[Exercise brief]
Give back exactly the lines of the entries below from the line with "staining of renal" to the line with "staining of unremarkable", inclusive, and only those.

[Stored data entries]
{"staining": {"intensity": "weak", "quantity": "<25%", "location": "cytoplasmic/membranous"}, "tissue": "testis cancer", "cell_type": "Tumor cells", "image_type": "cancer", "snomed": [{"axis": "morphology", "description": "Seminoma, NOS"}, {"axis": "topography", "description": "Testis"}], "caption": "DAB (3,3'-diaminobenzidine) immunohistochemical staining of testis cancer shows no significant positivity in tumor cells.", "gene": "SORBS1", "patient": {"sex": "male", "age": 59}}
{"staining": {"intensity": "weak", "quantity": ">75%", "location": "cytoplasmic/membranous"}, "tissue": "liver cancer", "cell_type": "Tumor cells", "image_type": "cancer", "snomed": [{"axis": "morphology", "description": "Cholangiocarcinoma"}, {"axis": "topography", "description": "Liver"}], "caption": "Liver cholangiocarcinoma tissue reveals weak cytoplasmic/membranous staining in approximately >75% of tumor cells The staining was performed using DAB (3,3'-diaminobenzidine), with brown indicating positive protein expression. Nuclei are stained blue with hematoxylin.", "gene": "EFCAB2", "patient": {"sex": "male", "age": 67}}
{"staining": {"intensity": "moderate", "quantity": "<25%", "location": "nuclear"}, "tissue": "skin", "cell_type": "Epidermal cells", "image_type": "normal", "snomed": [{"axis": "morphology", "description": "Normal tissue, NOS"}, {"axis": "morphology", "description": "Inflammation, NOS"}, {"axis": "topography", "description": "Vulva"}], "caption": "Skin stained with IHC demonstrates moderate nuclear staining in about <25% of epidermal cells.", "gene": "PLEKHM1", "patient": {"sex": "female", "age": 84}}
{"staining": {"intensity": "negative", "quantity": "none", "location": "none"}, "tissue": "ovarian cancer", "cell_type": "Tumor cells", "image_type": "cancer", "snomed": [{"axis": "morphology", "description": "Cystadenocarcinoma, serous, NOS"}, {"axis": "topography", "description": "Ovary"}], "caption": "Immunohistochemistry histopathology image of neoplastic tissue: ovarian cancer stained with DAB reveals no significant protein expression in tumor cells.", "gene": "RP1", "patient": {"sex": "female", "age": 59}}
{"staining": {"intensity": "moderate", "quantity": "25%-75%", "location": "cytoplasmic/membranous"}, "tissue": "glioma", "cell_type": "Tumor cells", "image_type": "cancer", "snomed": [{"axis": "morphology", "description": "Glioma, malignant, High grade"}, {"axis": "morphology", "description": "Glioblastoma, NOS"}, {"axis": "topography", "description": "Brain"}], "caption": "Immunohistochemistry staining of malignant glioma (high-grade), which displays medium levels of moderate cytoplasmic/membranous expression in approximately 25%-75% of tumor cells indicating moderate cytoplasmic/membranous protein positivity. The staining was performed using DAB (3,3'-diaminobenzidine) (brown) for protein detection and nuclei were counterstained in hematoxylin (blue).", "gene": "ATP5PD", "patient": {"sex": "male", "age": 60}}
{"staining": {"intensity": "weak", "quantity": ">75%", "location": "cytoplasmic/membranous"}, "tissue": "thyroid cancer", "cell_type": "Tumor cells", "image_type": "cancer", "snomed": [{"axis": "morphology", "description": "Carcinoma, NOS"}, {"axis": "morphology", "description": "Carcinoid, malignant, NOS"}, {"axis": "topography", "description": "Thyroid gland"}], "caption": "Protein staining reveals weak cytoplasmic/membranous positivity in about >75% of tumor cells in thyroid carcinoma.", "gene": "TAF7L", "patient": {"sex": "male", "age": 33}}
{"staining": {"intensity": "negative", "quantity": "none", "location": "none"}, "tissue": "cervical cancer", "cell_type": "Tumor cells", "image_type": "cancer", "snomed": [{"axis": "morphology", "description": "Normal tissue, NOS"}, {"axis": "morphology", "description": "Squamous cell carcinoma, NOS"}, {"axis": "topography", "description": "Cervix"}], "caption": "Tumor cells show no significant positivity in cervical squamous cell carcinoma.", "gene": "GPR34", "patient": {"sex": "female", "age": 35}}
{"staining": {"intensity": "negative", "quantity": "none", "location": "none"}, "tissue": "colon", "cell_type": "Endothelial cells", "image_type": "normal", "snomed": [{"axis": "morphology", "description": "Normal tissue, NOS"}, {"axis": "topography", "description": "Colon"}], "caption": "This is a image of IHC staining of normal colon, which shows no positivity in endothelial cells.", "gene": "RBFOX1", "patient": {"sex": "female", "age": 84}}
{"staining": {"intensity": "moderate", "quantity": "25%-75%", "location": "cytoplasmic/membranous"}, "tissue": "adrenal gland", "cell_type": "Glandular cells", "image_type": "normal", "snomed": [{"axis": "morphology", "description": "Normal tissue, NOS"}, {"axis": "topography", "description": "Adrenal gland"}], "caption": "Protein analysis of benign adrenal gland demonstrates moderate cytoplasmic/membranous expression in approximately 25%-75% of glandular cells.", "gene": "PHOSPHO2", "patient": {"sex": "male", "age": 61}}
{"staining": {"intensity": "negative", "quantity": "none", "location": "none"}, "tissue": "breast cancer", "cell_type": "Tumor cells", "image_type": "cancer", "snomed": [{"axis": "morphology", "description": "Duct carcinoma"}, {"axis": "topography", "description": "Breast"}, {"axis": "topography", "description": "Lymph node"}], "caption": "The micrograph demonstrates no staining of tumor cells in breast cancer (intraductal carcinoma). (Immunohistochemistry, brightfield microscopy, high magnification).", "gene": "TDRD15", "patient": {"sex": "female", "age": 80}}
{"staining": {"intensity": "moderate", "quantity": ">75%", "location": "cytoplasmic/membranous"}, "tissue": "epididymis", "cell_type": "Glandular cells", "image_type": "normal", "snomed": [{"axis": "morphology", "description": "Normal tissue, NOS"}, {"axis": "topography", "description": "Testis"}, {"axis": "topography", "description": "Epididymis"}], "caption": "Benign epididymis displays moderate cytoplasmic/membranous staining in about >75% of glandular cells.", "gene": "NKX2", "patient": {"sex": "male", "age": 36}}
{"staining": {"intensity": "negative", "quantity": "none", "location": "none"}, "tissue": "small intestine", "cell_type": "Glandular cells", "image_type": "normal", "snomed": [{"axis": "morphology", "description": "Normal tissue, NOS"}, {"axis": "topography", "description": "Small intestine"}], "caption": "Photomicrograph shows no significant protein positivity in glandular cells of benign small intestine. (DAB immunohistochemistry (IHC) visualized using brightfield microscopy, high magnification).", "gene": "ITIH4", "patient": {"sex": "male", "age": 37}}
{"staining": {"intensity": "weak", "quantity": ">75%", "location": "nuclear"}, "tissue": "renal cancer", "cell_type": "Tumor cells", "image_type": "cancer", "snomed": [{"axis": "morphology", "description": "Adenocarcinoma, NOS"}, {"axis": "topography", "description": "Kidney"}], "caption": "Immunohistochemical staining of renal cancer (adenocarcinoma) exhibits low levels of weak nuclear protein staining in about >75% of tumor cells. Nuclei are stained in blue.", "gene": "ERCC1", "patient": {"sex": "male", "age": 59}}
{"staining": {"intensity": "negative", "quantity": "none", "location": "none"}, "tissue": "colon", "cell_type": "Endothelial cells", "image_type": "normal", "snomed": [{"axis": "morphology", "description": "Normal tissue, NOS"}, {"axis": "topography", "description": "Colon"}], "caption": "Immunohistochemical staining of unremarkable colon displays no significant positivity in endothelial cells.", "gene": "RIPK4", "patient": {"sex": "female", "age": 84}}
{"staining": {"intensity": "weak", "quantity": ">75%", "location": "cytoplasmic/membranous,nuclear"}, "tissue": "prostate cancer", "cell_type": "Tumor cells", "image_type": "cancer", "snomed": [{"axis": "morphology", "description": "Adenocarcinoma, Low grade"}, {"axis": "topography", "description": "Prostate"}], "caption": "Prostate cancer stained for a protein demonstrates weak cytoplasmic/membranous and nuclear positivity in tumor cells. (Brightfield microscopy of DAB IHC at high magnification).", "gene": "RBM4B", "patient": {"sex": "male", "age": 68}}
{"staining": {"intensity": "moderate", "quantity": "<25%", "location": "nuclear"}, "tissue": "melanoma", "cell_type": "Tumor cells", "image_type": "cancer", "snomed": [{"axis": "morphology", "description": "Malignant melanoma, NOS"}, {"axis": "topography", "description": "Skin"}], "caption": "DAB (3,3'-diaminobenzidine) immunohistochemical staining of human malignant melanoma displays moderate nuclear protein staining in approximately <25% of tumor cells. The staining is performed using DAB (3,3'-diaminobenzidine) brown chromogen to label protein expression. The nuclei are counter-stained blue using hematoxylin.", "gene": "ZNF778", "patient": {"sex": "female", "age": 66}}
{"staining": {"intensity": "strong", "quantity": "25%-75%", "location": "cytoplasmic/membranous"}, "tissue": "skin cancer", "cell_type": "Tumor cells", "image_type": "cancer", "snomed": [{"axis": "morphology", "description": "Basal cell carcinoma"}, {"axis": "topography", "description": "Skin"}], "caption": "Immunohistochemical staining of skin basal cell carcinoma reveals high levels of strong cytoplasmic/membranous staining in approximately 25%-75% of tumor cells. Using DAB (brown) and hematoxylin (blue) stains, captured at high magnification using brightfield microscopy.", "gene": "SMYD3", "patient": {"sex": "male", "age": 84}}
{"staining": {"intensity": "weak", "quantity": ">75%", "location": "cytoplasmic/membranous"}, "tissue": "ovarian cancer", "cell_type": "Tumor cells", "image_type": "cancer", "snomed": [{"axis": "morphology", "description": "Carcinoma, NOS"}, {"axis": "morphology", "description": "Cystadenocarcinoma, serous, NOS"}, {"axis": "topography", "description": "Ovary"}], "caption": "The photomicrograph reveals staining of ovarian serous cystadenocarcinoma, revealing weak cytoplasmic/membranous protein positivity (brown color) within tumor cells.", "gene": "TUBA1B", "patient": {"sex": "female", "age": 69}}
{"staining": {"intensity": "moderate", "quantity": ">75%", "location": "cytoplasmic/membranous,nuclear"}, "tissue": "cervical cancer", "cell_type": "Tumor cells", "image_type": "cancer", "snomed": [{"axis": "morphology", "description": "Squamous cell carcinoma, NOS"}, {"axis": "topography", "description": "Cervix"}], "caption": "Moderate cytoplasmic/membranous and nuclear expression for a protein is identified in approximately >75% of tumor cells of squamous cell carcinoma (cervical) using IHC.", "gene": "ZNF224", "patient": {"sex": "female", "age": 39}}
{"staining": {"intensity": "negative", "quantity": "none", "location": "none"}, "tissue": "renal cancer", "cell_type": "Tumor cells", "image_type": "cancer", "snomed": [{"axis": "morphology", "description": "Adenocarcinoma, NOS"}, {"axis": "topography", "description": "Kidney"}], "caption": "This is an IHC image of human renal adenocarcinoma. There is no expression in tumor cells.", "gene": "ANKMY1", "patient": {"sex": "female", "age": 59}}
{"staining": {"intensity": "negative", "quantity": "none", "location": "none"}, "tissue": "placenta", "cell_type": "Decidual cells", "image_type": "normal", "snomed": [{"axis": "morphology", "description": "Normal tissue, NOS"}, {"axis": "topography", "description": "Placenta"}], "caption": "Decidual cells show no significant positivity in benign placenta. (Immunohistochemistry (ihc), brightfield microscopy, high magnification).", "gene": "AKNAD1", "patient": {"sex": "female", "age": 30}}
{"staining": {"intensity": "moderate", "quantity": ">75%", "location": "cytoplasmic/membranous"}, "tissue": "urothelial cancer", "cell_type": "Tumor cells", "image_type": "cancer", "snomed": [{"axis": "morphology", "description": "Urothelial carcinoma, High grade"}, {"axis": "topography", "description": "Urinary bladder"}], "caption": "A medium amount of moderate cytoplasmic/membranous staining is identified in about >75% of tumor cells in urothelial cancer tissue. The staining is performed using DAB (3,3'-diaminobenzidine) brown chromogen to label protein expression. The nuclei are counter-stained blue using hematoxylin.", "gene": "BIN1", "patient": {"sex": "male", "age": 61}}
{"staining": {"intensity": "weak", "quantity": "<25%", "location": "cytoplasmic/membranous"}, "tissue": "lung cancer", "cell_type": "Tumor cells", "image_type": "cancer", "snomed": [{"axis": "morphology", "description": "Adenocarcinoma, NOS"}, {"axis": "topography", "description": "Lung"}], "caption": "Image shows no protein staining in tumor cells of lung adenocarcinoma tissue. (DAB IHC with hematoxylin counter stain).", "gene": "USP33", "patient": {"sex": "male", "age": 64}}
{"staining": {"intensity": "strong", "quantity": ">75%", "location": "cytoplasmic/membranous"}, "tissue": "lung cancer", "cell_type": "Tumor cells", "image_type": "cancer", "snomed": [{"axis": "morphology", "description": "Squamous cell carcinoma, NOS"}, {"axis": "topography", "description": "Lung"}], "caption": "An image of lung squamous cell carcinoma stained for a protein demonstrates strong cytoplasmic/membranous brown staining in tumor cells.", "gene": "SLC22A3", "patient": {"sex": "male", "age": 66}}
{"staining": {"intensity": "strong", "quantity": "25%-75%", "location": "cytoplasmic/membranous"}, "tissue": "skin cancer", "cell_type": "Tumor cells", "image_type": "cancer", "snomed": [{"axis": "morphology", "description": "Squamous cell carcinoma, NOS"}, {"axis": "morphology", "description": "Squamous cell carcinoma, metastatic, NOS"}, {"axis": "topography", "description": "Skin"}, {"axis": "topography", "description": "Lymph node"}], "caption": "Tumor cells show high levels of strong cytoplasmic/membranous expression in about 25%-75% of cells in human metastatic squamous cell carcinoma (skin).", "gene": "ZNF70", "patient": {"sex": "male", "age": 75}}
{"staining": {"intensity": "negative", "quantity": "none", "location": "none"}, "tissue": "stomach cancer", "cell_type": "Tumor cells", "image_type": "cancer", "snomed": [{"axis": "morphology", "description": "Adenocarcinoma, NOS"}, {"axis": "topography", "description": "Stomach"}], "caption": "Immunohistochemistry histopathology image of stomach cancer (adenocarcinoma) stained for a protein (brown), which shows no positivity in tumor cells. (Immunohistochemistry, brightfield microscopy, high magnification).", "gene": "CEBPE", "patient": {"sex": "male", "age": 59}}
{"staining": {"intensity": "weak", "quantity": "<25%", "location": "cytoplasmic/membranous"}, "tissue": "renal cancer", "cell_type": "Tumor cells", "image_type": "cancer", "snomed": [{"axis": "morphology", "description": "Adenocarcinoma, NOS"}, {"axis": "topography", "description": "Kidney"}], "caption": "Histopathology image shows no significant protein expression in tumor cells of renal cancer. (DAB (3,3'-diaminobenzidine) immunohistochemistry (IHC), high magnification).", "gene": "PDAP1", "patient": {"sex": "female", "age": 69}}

[Answer section]
{"staining": {"intensity": "weak", "quantity": ">75%", "location": "nuclear"}, "tissue": "renal cancer", "cell_type": "Tumor cells", "image_type": "cancer", "snomed": [{"axis": "morphology", "description": "Adenocarcinoma, NOS"}, {"axis": "topography", "description": "Kidney"}], "caption": "Immunohistochemical staining of renal cancer (adenocarcinoma) exhibits low levels of weak nuclear protein staining in about >75% of tumor cells. Nuclei are stained in blue.", "gene": "ERCC1", "patient": {"sex": "male", "age": 59}}
{"staining": {"intensity": "negative", "quantity": "none", "location": "none"}, "tissue": "colon", "cell_type": "Endothelial cells", "image_type": "normal", "snomed": [{"axis": "morphology", "description": "Normal tissue, NOS"}, {"axis": "topography", "description": "Colon"}], "caption": "Immunohistochemical staining of unremarkable colon displays no significant positivity in endothelial cells.", "gene": "RIPK4", "patient": {"sex": "female", "age": 84}}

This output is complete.